The costs, as you can see, greatly multiply with each generation of Templeton family members, as they continue to pass on, unchecked, their inferior traits and gross deformities. If there was any doubt before, the study of this family shows that idiocy, insanity, and criminal tendencies are hereditary.

It is clear, from a moral standpoint, that families such as the Templetons are an enormous tax to our systems of health care, social welfare, and criminal justice. For the sake of society, compulsory sterilization is both the correct and moral course of action.

Compulsory sterilization.

Vi let the words sink in.

Vi knew what sterilization meant. Cats and dogs had to be taken to the vet to get “fixed” so they wouldn’t make more babies.

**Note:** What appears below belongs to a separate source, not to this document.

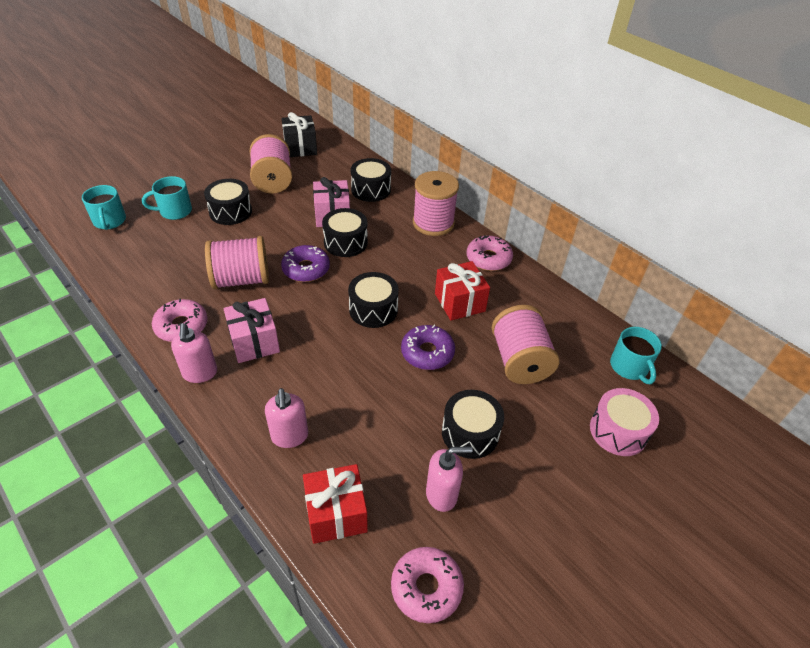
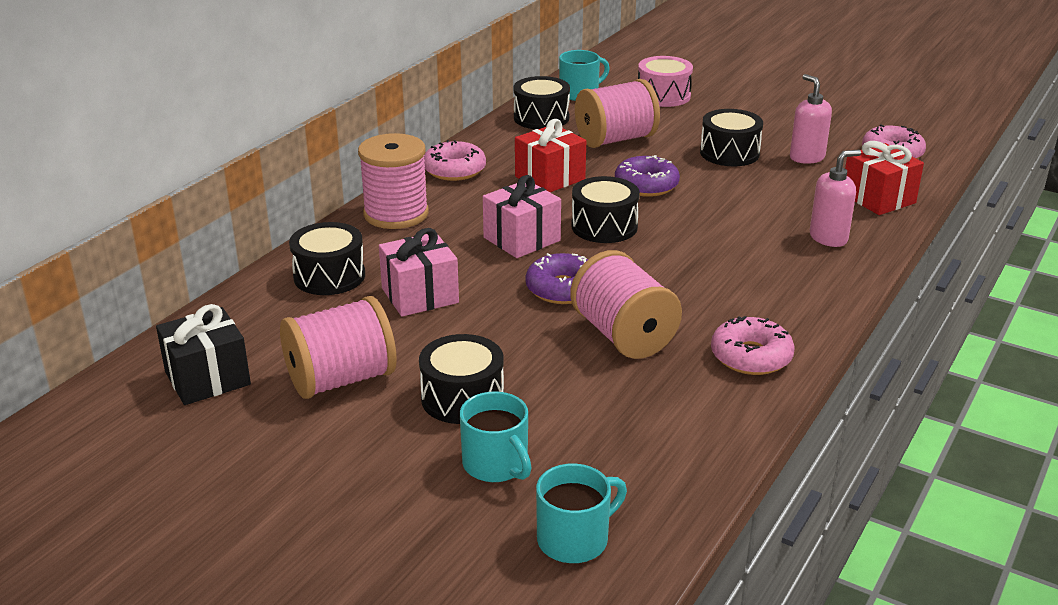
camera: 105 degrees left, 15 degrees down
pink soap dispenser [171,323,217,383] -> none
pink gift [223,298,280,363] -> pink gift moved to [483,175,561,258]
black drum [322,208,368,257] -> black drum moved to [513,76,570,129]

Dr. Hicks wanted to do that with humans.

Maybe he had done it with humans. It made Vi feel a little sick to think about.

What kind of doctor would do something like that?

Vi flipped to the end of the book, where Dr. Hicks had written his acknowledgments. Her eye caught on one line:

I am forever indebted to my marvelous assistant, Helen Elizabeth Hildreth, whose research and fieldwork have proven invaluable—I know she will make a fine physician and a noble warrior in our cause.

The world began to spin. Vi put her head down on the desk for a minute, to take a deep breath.

The Gran she knew only wanted to help people. But wasn’t that what Dr. Hicks wanted too? In his own way? Didn’t he think not letting this family have any more babies was helping them?